Children and Creative Writing
But today’s generation of parents are all for supplementing single-minded curricula in schools with the newly minted pedagogy of creative writing. Today, a fleet of independent creative writing courses seek to emphasize writing and communication as essential skills for young people who want to succeed. Last month, a children’s literature festival in Mumbai extended off The Writer’s Bug, a reading and writing forum which organizes fortnightly writing activities in Mumbai. From 17 May, Young Zubaan, the children’s imprint of independent publisher Zubaan, will host a workshop for aspiring young writers, collaborating with The Pomegranate Workshop (TPW), an experience-oriented arts venture, at The Attic, New Delhi. In Bangalore this summer, in addition to sports camps, art and theatre workshops, children can take creative writing courses organized by programmes such as iLeap, a comprehensive after-school children’s curriculum, and small businesses like MyMitra Children’s Library.
Creative writing education has arrived, in a surprisingly big way.

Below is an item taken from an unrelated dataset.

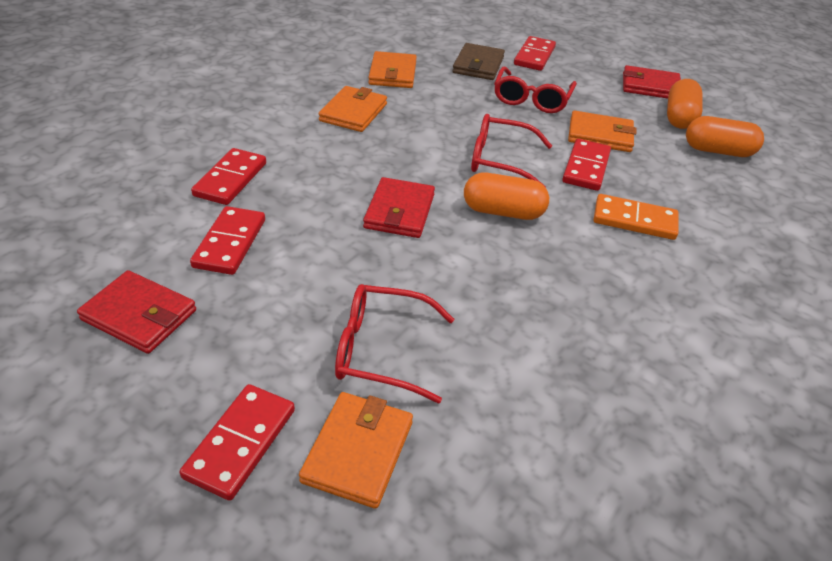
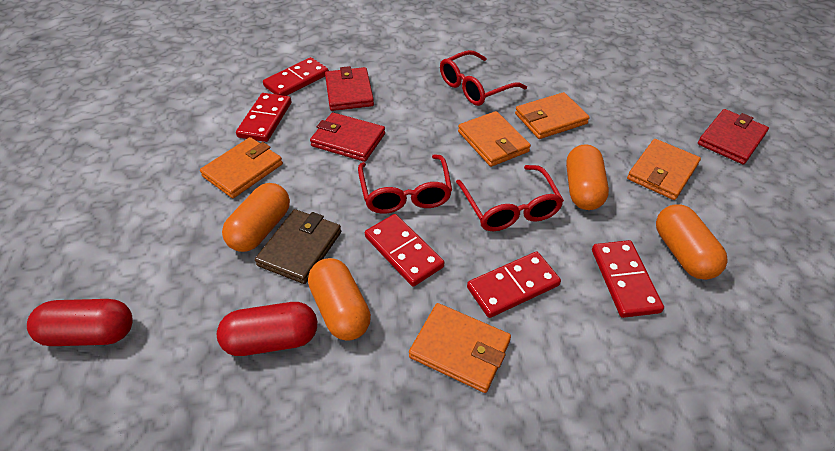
orange capsule: 3 -> 4
orange domino: 1 -> 0
orange wallet: 4 -> 5
red capsule: 0 -> 2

“It’s important for my child to break away from her syllabus and observe the world around her,” says Mumbai-based Vrinda Khattar, who is registering her seven-year-old daughter for a writing course this summer. “An academic curriculum can extinguish creativity. I would want my child to develop the other kinds of intelligence—Howard Gardner speaks of eight different types of intelligence—not addressed by a syllabus.” Khattar realized her daughter, Nitika, would benefit from creative writing classes when she was asked to write for the school magazine; the proud mother says Nitika’s first piece, on her dance practice, was published recently.
Education professionals agree. “Children step out of pre-packaged, pre-defined scripts through creative writing,” says American educator Steven Rudolph, co-founder of the Jiva Public School in Faridabad, Haryana, an ICSE (Indian Certificate of Secondary Education)-recognized school with its own curriculum based on Rudolph’s multiple intelligences and multiple natures framework.